▶ EXERCISE PROMPT:
Please filter the listing for the string "Traktor" and copy each matching line.

··········

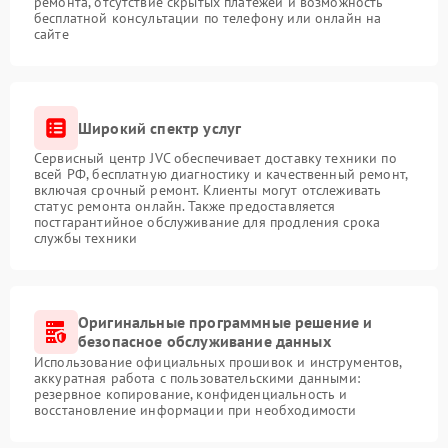
ремонта, отсутствие скрытых платежей и возможность
бесплатной консультации по телефону или онлайн на
сайте
Широкий спектр услуг
Сервисный центр JVC обеспечивает доставку техники по
всей РФ, бесплатную диагностику и качественный ремонт,
включая срочный ремонт. Клиенты могут отслеживать
статус ремонта онлайн. Также предоставляется
постгарантийное обслуживание для продления срока
службы техники
Оригинальные программные решение и
безопасное обслуживание данных
Использование официальных прошивок и инструментов,
аккуратная работа с пользовательскими данными:
резервное копирование, конфиденциальность и
восстановление информации при необходимости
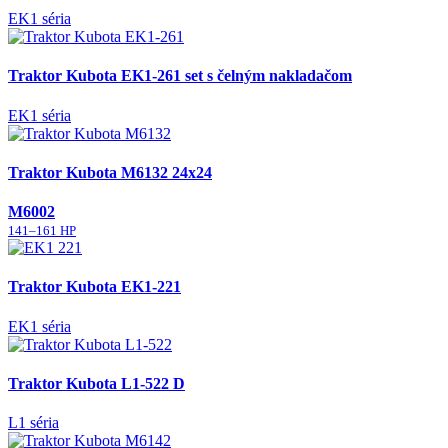
EK1 séria
Traktor Kubota EK1-261 set s čelným nakladačom
EK1 séria
Traktor Kubota M6132 24x24
M6002
141–161 HP
Traktor Kubota EK1-221
EK1 séria
Traktor Kubota L1-522 D
L1 séria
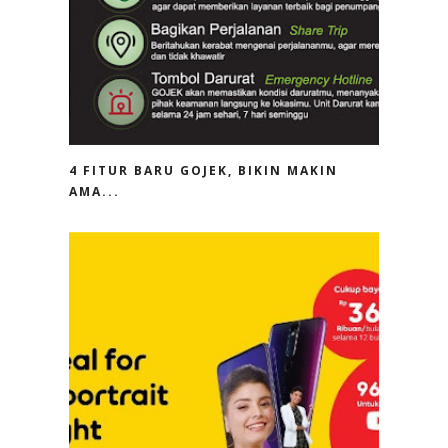
4 FITUR BARU GOJEK, BIKIN MAKIN
AMA...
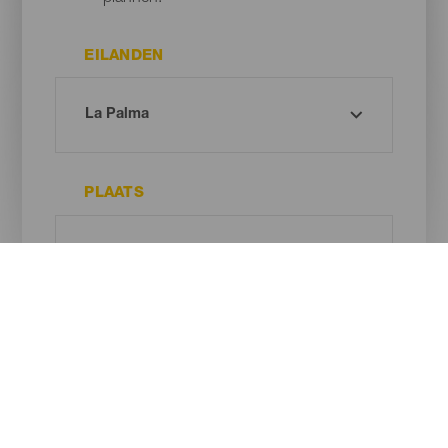
EILANDEN
PLAATS
TYPE STRAND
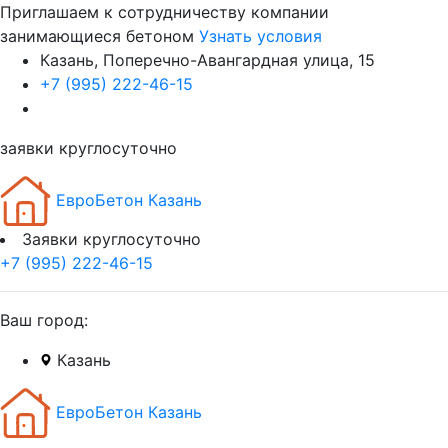
Приглашаем к сотрудничеству компании
занимающиеся бетоном
Узнать условия
Казань, Поперечно-Авангардная улица, 15
+7 (995) 222-46-15
заявки круглосуточно
ЕвроБетон Казань
Заявки круглосуточно
+7 (995) 222-46-15
Ваш город:
Казань
ЕвроБетон Казань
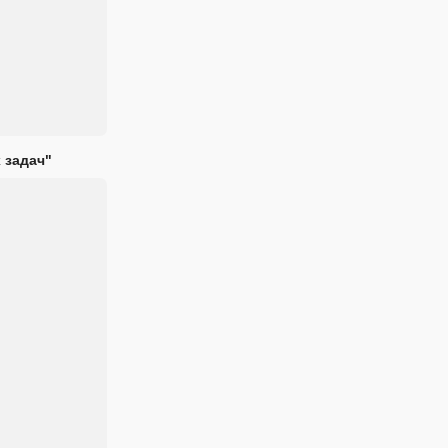
 задач"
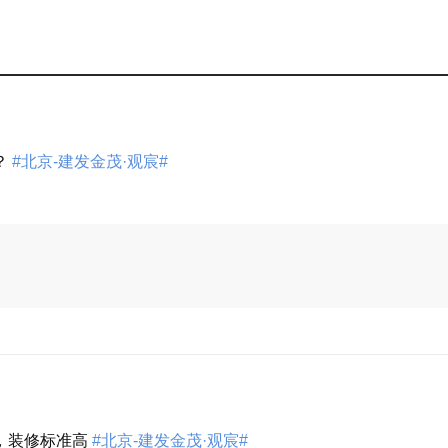
？
#北京-建发金茂·观宸#
展开
，装修标准高
#北京-建发金茂·观宸#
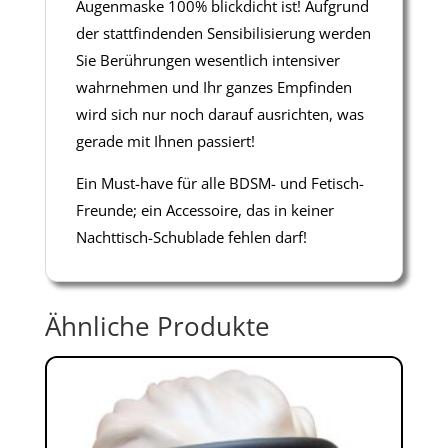
Augenmaske 100% blickdicht ist! Aufgrund
der stattfindenden Sensibilisierung werden
Sie Berührungen wesentlich intensiver
wahrnehmen und Ihr ganzes Empfinden
wird sich nur noch darauf ausrichten, was
gerade mit Ihnen passiert!
Ein Must-have für alle BDSM- und Fetisch-
Freunde; ein Accessoire, das in keiner
Nachttisch-Schublade fehlen darf!
Ähnliche Produkte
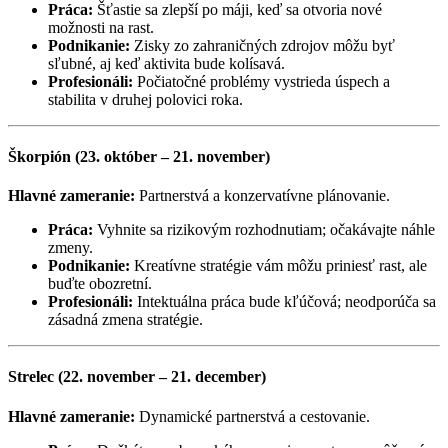
Práca:
Šťastie sa zlepší po máji, keď sa otvoria nové
možnosti na rast.
Podnikanie:
Zisky zo zahraničných zdrojov môžu byť
sľubné, aj keď aktivita bude kolísavá.
Profesionáli:
Počiatočné problémy vystrieda úspech a
stabilita v druhej polovici roka.
Škorpión (23. október – 21. november)
Hlavné zameranie:
Partnerstvá a konzervatívne plánovanie.
Práca:
Vyhnite sa rizikovým rozhodnutiam; očakávajte náhle
zmeny.
Podnikanie:
Kreatívne stratégie vám môžu priniesť rast, ale
buďte obozretní.
Profesionáli:
Intektuálna práca bude kľúčová; neodporúča sa
zásadná zmena stratégie.
Strelec (22. november – 21. december)
Hlavné zameranie:
Dynamické partnerstvá a cestovanie.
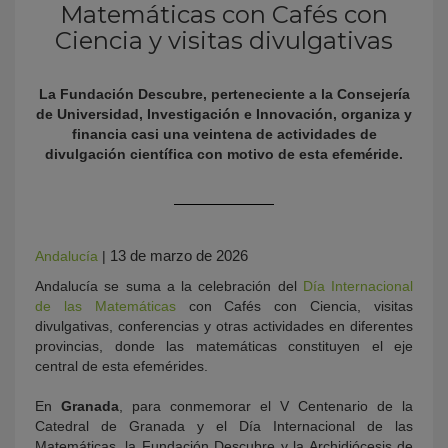
Matemáticas con Cafés con
Ciencia y visitas divulgativas
La Fundación Descubre, perteneciente a la Consejería
de Universidad, Investigación e Innovación, organiza y
financia casi una veintena de actividades de
divulgación científica con motivo de esta efeméride.
KY
13 de marzo de 2026
Andalucía
|
Andalucía se suma a la celebración del
Día Internacional
de las Matemáticas
con Cafés con Ciencia, visitas
divulgativas, conferencias y otras actividades en diferentes
provincias, donde las matemáticas constituyen el eje
central de esta efemérides.
En
Granada
, para conmemorar el V Centenario de la
Catedral de Granada y el Día Internacional de las
Matemáticas, la Fundación Descubre y la Archidiócesis de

··········

▶ WRITTEN SOLUTION:
Traktor Kubota EK1-261 set s čelným nakladačom
Traktor Kubota M6132 24x24
Traktor Kubota EK1-221
Traktor Kubota L1-522 D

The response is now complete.